Other favorites such as potatoes and chicken are up, respectively 13.3 percent and 17.6 percent more expensive than in 2021.

In terms of increases month-on-month, the Bureau of Labor Statistics said: “The index for all items less food and energy rose 0.3 percent in July, a smaller increase than in April, May, or June. The indexes for shelter, medical care, motor vehicle insurance, household furnishings and operations, new vehicles, and recreation were among those that increased over the month. There were some indexes that declined in July, including those for airline fares, used cars and trucks, communication, and apparel.”

Of the metro areas that reported inflation for July, Tampa-St. Petersburg-Clearwater in Florida experienced the highest with 11.2 percent. Phoenix has the highest inflation rate of any metro area in the mainland U.S., at 12.3 percent, although it is in a group that will report next month.

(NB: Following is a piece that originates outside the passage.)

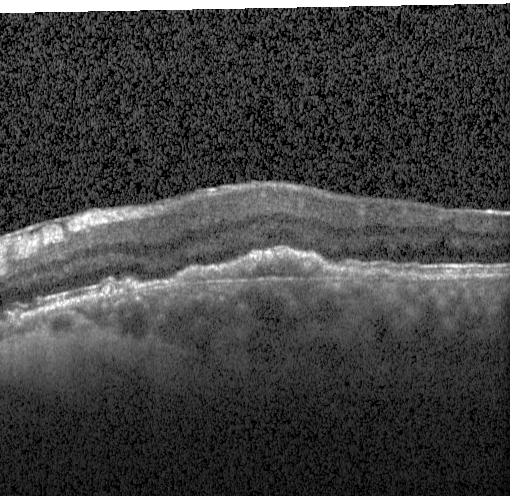
Finding: a choroidal neovascular membrane.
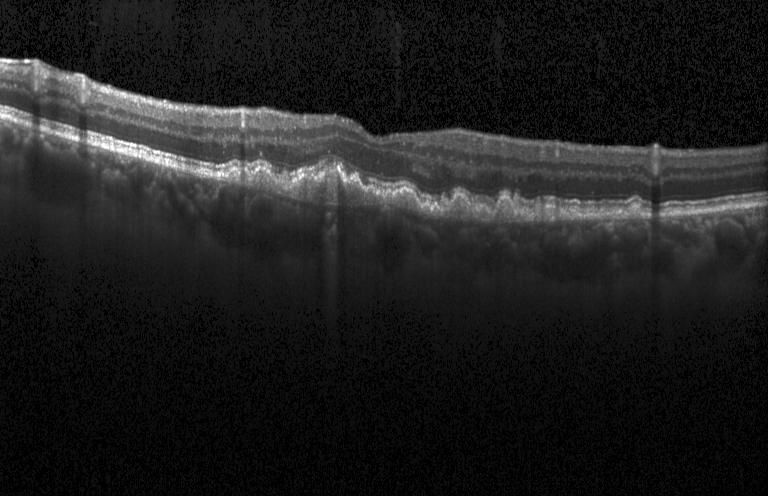 Horizontal scan through the fovea, retinal OCT cross-section, instrument: Heidelberg Spectralis
Finding: a choroidal neovascular membrane.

Inflation is still well ahead of the Federal Reserve’s annual 2 percent target and will add to the belief that the Fed will continue to raise interest rates through the rest of 2022, but perhaps less aggressively. At its last meeting, the Fed raised the target funds rate by 0.75 percent, or 75 basis points. The next decision is in September.

Although inflation is still a problem, the direction of the headline figure is better news for Biden. Earlier in August there had been some good signs for the U.S. economy, with nonfarm payroll numbers increasing by 528,000 in July, well ahead of forecasts.

Despite the reduction in the headline figure, inflation at 8 percent is still high compared with the average over the last 40 years. And it still means prices are rising, just not by quite as much as in July.

There is further good news for inflation prospects from the American Automobile Association (AAA). There has been a tipping point in the price of gas, with 26 states now with average gas prices under $4, and 25 (including the District of Columbia) with regular gas over $4. A month ago, all 50 states were above $4.

The lowest average price is in Texas, $3.512 per gallon. Only California ($5.397) and Hawaii ($5.414) are over $5.

Bitcoin jumped nearly $1,000 on the inflation news, going from $23,055 to $23,915 in 25 minutes.

Independent economic research company Capital Economics said of the inflation data: “Consumer prices were unchanged in July and there’s a good chance that prices will fall outright in August. With core consumer prices increasing by a more modest 0.3% month-on-month, which was a 10-month low, we still think the Fed will hike interest rates by 50 basis points at the upcoming meeting in September.”